| Back In Time At Bull Run: Manassas, VA |

Sometimes when I can’t sleep, I head to a website called jetpunk.com for party-of-one trivia games under the covers. I will admit, I am not good at most topics (animals and pop culture seem to be my only two strengths) but one quiz made me take a screenshot of my answers before unplugging for the night. “Virginia Facts” intrigued me because I now live here and want to learn more about my surroundings, an area so rich in history. Each time my husband and I go hiking, I am moved by the number of burial grounds and Civil War landmarks and relics that I see. We live within 10 miles of old homes and stomping grounds of our forefathers and other noteworthy citizens: It’s only appropriate that I brush off the filing cabinets in my mind that store 5th grade history literature, re-familiarize myself with my own Nation’s tales.
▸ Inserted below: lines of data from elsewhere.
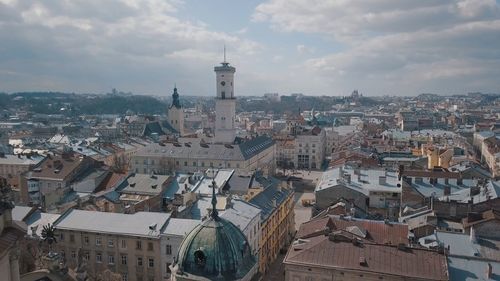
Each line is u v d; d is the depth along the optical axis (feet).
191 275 123.34
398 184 423.64
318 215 359.87
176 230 312.71
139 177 457.68
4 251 95.61
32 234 305.53
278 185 473.26
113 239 317.42
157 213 335.67
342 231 278.46
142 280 315.37
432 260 239.09
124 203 413.39
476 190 379.14
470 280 227.61
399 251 247.91
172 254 308.81
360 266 239.50
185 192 412.77
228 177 456.86
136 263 315.78
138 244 313.73
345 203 366.63
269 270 385.50
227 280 121.70
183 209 352.49
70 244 325.42
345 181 431.02
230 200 366.63
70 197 449.89
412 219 335.47
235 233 131.44
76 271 213.87
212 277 121.49
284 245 445.37
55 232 325.21
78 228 322.96
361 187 418.10
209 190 424.05
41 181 532.73
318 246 257.55
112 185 485.97
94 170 545.03
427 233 298.35
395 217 394.73
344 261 244.42
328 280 244.01
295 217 545.03
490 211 309.63
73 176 533.96
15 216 338.34
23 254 245.86
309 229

This past weekend boasted of a blank slate, so I asked my husband if he would accompany me for an afternoon trip to the Bull Run Battlefield in Manassas, VA. The weather was perfect, our home duties were done, and all it took was a cool September breeze to get my husband in the car. (That, and a promise of CJ Finz’ fried pickles on the way home from our excursion.) Camera in hand, a was ready to take some creative shots of a newfound place.

I highly recommend the trip to this incredible National Park. My husband and I started at the Henry Hill Visitor Center, open daily from 8:30AM-5PM. We took a brief tour of the museum and opted out of the walking tour, although they did run quite frequently. The park itself is open from sunrise to sunset, and there are no entrance fees!

There were children and puppies at play, there were leisure picnics and willful walkers scattered around the terrain. My husband and I completed a one-hour or so loop around the park, reading each literary marker and taking pictures of sites as we passed.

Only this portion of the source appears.